The governor’s Reforming the Energy Vision initiative is working its way through demonstration projects aimed at fundamentally changing the way power is generated and distributed in New York. The New York 2015 Energy Plan has set ambitious goals for reducing greenhouse gas emissions, generating electricity from renewable sources, and cutting energy use through increased efficiency. In addition, the EPA’s Clean Power Plan puts even more pressure on us to find ways to minimize our carbon footprint from power plants.
Against this backdrop, it’s essential that New York maintain its clean sources of power, particularly hydro and nuclear, which emit virtually zero carbon. These plants form the backbone of our power supply, accounting for more than 50 percent of the state’s base load electricity. They make it possible for us to pursue the innovations that will take us into the energy future.
New York needs to make large capital investments in clean electricity generation and renewables and in updating and expanding the transmission grid. Given that our average electricity bill is typically about 60 percent above the national average, the cost of these innovations should be borne by the private sector, without direct or hidden subsidies from already hard-pressed taxpayers and ratepayers.
Indeed, as the Legislature looks toward making New York’s energy cleaner and more reliable, affordability should be a high priority.
Affordability would immediately improve, especially for citizens with low or fixed incomes who suffer most from high utility bills, if the many taxes and fees that constitute fully 25 percent of the average electric bill were reduced or, in some cases, eliminated.
Many of these charges go toward programs whose costs have long been unnecessary.

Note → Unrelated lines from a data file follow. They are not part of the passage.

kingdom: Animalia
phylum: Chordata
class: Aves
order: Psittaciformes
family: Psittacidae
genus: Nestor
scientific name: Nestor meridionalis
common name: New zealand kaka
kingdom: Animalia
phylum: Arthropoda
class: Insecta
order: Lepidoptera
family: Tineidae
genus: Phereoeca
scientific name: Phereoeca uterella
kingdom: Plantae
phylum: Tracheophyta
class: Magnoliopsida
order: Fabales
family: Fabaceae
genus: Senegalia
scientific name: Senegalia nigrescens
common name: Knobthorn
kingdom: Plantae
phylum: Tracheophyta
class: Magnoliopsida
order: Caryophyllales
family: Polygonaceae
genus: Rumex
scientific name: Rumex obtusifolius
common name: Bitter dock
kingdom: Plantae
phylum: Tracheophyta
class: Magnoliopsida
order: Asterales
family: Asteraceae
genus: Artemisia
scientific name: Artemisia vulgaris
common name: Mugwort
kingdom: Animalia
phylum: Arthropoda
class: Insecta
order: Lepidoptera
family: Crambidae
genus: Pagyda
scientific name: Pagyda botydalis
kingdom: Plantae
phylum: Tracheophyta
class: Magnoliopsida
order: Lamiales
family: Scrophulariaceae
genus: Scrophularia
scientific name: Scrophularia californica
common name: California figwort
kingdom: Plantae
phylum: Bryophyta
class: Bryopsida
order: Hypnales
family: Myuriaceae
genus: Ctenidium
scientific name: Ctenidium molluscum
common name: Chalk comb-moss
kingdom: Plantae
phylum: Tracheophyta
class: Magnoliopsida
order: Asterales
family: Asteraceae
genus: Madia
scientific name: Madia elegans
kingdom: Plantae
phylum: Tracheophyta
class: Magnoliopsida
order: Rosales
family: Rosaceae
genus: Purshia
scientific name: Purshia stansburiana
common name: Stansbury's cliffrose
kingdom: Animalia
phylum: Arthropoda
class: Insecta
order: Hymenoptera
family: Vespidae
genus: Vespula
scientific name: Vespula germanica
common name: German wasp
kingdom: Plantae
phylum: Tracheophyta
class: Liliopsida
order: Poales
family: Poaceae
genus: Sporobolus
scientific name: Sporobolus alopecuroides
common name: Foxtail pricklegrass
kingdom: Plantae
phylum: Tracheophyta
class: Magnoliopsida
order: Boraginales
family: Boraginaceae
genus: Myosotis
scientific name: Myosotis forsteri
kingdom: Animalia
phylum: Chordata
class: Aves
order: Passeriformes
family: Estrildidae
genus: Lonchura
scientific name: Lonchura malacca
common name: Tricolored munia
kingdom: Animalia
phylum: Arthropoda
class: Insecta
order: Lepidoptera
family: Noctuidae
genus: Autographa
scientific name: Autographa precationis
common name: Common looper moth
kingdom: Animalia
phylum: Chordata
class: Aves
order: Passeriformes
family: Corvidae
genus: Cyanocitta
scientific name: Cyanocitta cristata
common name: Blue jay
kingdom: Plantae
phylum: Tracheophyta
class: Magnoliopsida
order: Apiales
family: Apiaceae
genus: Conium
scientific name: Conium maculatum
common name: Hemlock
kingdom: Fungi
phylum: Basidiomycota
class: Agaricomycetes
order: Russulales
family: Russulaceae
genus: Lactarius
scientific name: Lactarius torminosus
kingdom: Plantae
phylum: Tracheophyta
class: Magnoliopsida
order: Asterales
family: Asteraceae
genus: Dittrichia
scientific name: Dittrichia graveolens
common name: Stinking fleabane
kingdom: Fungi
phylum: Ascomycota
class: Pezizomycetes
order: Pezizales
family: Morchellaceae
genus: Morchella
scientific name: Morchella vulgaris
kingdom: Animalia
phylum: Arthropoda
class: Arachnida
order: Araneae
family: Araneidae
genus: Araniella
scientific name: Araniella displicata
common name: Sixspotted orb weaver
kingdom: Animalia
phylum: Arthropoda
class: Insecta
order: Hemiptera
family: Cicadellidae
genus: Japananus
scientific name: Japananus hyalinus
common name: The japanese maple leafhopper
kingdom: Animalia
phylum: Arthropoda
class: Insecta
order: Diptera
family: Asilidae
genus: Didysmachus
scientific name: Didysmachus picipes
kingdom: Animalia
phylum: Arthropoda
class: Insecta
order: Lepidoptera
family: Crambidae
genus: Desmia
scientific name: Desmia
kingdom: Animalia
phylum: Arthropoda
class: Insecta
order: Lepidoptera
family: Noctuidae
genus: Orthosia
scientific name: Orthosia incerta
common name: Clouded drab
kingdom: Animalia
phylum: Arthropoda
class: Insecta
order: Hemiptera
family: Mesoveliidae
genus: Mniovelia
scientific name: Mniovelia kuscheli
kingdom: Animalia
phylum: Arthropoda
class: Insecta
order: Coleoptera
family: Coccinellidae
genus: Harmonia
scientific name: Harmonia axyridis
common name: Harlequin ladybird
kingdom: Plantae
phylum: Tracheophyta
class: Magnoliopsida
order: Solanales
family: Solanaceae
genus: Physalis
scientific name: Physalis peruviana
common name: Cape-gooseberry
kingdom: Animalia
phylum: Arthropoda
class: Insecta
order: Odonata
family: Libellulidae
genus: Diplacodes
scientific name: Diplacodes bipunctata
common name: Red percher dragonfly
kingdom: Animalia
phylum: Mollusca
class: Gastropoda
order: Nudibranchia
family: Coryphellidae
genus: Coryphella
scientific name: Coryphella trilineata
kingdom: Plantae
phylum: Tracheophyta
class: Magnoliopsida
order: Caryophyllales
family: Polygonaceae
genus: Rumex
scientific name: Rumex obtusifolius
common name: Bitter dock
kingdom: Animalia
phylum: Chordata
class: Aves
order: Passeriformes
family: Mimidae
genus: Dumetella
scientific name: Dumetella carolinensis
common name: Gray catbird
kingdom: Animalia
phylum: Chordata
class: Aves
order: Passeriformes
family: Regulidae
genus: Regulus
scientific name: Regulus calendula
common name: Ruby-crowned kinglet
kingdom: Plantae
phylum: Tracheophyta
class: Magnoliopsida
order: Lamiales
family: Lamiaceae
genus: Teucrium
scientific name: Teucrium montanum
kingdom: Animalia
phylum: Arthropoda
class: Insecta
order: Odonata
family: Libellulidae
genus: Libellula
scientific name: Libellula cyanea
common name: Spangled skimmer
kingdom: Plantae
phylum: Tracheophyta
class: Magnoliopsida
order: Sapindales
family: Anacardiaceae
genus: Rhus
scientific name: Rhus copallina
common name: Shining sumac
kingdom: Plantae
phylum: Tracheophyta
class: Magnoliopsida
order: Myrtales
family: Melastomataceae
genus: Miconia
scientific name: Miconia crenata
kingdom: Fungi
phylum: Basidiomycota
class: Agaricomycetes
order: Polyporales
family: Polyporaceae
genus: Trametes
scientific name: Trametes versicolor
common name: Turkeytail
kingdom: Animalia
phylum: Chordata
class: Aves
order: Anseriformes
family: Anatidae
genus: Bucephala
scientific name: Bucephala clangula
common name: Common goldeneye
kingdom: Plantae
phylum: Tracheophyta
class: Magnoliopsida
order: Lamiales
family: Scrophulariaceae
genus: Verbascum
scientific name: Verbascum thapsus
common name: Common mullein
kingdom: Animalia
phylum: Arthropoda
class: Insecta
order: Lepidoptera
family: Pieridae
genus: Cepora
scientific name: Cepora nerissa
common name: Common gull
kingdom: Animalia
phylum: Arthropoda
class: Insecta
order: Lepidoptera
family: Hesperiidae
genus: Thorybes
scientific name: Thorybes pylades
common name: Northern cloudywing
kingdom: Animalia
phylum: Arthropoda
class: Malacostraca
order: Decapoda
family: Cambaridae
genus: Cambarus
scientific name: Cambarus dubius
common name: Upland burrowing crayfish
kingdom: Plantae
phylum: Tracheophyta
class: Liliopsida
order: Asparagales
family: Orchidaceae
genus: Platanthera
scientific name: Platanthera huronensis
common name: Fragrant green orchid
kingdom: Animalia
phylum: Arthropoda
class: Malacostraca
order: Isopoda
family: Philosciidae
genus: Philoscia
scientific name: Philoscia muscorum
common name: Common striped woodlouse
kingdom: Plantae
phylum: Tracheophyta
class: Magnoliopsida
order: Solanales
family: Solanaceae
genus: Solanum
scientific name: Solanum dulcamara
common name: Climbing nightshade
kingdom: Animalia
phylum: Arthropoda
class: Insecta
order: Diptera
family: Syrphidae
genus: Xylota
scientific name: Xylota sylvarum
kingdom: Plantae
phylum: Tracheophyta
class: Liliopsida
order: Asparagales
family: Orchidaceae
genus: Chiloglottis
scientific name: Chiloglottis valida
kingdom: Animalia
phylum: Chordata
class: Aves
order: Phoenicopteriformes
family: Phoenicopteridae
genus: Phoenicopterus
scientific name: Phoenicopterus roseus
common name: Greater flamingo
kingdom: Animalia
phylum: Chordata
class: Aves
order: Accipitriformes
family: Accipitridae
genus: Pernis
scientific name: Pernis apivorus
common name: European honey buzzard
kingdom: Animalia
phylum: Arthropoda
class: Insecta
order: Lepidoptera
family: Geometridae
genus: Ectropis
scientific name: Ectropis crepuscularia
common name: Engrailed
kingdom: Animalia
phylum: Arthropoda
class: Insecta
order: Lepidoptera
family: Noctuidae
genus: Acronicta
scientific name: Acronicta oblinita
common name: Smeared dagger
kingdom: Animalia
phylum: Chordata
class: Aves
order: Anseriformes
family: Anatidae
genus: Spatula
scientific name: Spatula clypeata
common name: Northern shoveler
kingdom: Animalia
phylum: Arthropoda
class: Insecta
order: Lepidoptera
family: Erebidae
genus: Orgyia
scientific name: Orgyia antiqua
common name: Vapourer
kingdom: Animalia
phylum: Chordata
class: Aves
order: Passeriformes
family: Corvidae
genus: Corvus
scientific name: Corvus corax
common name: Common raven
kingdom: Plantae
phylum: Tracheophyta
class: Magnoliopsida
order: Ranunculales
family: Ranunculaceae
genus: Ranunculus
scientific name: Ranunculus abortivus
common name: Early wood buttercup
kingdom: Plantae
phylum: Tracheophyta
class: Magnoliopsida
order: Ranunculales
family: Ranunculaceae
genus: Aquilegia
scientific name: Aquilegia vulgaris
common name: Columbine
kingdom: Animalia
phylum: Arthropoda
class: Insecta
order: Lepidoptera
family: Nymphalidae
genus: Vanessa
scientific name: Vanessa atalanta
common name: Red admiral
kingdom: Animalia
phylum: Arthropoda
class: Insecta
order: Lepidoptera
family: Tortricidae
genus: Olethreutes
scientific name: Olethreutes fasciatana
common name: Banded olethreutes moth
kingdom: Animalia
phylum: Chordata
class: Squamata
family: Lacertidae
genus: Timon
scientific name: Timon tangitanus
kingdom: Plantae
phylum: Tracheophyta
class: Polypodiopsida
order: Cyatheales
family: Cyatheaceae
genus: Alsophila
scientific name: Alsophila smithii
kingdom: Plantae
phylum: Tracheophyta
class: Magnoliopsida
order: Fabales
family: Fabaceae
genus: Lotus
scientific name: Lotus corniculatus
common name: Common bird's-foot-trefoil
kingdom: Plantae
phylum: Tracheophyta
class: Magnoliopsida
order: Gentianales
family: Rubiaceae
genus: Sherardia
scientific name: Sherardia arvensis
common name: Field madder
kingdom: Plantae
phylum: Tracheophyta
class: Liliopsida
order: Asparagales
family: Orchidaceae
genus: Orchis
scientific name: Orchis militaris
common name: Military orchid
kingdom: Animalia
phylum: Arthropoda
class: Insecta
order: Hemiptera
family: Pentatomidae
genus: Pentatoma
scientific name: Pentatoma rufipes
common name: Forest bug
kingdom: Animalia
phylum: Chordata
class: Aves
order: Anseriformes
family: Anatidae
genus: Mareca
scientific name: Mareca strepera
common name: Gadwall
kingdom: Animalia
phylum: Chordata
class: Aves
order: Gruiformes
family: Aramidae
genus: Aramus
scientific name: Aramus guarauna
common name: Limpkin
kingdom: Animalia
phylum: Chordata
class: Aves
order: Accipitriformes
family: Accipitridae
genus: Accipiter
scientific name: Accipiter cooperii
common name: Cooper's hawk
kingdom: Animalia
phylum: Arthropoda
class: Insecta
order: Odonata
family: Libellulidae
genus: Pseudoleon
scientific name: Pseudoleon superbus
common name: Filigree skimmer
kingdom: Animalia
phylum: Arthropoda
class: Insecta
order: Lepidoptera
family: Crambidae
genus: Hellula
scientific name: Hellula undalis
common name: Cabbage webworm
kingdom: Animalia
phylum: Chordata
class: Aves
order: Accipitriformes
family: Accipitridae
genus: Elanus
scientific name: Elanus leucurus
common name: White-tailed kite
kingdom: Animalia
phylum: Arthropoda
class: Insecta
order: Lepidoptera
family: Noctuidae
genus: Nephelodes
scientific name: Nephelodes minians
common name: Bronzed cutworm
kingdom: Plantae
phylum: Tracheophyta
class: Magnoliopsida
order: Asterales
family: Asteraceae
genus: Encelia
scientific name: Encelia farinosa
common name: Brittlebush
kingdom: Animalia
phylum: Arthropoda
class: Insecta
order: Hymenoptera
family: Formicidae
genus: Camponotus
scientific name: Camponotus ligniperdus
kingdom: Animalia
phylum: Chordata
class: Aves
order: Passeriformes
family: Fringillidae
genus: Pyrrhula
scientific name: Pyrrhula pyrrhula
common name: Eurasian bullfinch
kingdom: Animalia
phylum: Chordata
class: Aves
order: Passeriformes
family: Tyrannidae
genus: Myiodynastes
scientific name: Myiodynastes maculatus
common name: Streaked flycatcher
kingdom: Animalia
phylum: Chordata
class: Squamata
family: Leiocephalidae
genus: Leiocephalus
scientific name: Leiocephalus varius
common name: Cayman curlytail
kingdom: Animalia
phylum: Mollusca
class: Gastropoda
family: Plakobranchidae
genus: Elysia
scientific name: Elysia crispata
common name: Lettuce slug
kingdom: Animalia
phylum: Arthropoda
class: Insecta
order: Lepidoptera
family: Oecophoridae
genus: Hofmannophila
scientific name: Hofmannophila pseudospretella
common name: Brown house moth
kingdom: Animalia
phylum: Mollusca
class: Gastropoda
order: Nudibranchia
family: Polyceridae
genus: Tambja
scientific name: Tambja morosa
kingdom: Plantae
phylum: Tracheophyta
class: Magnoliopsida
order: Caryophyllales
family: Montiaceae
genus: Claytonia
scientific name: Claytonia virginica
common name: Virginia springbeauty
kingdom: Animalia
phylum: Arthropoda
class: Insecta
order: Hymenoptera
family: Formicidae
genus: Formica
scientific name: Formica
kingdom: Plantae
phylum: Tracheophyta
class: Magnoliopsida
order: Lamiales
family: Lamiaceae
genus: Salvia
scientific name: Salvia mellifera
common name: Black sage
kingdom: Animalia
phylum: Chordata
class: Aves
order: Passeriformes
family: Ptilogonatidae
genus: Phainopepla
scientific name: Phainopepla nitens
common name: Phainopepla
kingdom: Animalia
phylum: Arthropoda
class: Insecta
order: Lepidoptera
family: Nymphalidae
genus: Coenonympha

To better protect taxpayers and ratepayers, state Sen. John DeFrancisco has introduced legislation that would require fiscal analysis of proposed REV projects. This commonsense bill has already passed the Senate with bipartisan support, and passing it in the Assembly should be a priority when they reconvene. An open and transparent process that attracts and supports a marketplace in new projects will provide the greatest value at the lowest price.
Ensuring an ample supply of affordable, clean and reliable energy for decades to come is important and timely. Encouraging innovation through private investment and reducing costs for New Yorkers will make our energy future even brighter.
Arthur 'Jerry' Kremer is Chairman, New York Affordable Reliable Electricity Alliance.